# [What this task involves]
The data needs to be returned in full, exactly as it reads.

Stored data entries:
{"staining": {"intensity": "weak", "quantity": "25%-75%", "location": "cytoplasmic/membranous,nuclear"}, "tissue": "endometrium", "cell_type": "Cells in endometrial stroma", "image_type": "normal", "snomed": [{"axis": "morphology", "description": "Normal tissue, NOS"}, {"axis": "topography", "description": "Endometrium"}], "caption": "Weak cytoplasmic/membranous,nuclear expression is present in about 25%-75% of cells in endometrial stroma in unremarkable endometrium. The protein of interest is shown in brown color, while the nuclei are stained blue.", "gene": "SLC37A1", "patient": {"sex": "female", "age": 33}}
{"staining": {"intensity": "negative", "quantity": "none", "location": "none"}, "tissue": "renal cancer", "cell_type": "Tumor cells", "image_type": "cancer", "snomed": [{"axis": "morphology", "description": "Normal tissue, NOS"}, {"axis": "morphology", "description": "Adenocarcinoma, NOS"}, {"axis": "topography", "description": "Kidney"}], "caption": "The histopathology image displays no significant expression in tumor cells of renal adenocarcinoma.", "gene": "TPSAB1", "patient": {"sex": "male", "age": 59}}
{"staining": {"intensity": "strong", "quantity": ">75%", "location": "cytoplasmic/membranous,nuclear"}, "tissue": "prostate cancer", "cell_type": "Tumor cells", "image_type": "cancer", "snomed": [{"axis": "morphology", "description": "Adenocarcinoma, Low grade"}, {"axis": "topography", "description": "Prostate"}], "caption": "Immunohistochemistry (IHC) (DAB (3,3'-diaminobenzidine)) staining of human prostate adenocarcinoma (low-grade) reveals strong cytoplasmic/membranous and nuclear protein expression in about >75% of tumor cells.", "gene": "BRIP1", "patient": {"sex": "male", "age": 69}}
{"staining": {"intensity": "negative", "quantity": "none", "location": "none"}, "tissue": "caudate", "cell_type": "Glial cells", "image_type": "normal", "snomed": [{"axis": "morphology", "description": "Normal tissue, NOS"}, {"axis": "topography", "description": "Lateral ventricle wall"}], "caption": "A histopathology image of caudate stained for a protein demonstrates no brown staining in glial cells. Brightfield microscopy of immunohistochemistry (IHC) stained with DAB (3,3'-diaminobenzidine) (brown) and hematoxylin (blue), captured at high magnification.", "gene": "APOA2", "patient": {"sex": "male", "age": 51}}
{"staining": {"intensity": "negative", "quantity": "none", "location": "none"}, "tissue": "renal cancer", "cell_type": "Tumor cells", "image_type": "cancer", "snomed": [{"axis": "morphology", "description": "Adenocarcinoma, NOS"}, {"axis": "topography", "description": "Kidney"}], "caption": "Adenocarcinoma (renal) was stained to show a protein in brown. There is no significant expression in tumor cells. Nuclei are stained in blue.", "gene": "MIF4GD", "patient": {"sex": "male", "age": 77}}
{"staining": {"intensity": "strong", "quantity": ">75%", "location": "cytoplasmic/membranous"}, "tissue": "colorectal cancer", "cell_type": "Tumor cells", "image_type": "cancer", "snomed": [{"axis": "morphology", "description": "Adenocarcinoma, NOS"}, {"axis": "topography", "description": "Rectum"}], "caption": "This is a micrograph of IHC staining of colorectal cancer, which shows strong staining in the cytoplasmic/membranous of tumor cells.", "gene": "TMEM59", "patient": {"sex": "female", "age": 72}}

# [Expected answer]
{"staining": {"intensity": "weak", "quantity": "25%-75%", "location": "cytoplasmic/membranous,nuclear"}, "tissue": "endometrium", "cell_type": "Cells in endometrial stroma", "image_type": "normal", "snomed": [{"axis": "morphology", "description": "Normal tissue, NOS"}, {"axis": "topography", "description": "Endometrium"}], "caption": "Weak cytoplasmic/membranous,nuclear expression is present in about 25%-75% of cells in endometrial stroma in unremarkable endometrium. The protein of interest is shown in brown color, while the nuclei are stained blue.", "gene": "SLC37A1", "patient": {"sex": "female", "age": 33}}
{"staining": {"intensity": "negative", "quantity": "none", "location": "none"}, "tissue": "renal cancer", "cell_type": "Tumor cells", "image_type": "cancer", "snomed": [{"axis": "morphology", "description": "Normal tissue, NOS"}, {"axis": "morphology", "description": "Adenocarcinoma, NOS"}, {"axis": "topography", "description": "Kidney"}], "caption": "The histopathology image displays no significant expression in tumor cells of renal adenocarcinoma.", "gene": "TPSAB1", "patient": {"sex": "male", "age": 59}}
{"staining": {"intensity": "strong", "quantity": ">75%", "location": "cytoplasmic/membranous,nuclear"}, "tissue": "prostate cancer", "cell_type": "Tumor cells", "image_type": "cancer", "snomed": [{"axis": "morphology", "description": "Adenocarcinoma, Low grade"}, {"axis": "topography", "description": "Prostate"}], "caption": "Immunohistochemistry (IHC) (DAB (3,3'-diaminobenzidine)) staining of human prostate adenocarcinoma (low-grade) reveals strong cytoplasmic/membranous and nuclear protein expression in about >75% of tumor cells.", "gene": "BRIP1", "patient": {"sex": "male", "age": 69}}
{"staining": {"intensity": "negative", "quantity": "none", "location": "none"}, "tissue": "caudate", "cell_type": "Glial cells", "image_type": "normal", "snomed": [{"axis": "morphology", "description": "Normal tissue, NOS"}, {"axis": "topography", "description": "Lateral ventricle wall"}], "caption": "A histopathology image of caudate stained for a protein demonstrates no brown staining in glial cells. Brightfield microscopy of immunohistochemistry (IHC) stained with DAB (3,3'-diaminobenzidine) (brown) and hematoxylin (blue), captured at high magnification.", "gene": "APOA2", "patient": {"sex": "male", "age": 51}}
{"staining": {"intensity": "negative", "quantity": "none", "location": "none"}, "tissue": "renal cancer", "cell_type": "Tumor cells", "image_type": "cancer", "snomed": [{"axis": "morphology", "description": "Adenocarcinoma, NOS"}, {"axis": "topography", "description": "Kidney"}], "caption": "Adenocarcinoma (renal) was stained to show a protein in brown. There is no significant expression in tumor cells. Nuclei are stained in blue.", "gene": "MIF4GD", "patient": {"sex": "male", "age": 77}}
{"staining": {"intensity": "strong", "quantity": ">75%", "location": "cytoplasmic/membranous"}, "tissue": "colorectal cancer", "cell_type": "Tumor cells", "image_type": "cancer", "snomed": [{"axis": "morphology", "description": "Adenocarcinoma, NOS"}, {"axis": "topography", "description": "Rectum"}], "caption": "This is a micrograph of IHC staining of colorectal cancer, which shows strong staining in the cytoplasmic/membranous of tumor cells.", "gene": "TMEM59", "patient": {"sex": "female", "age": 72}}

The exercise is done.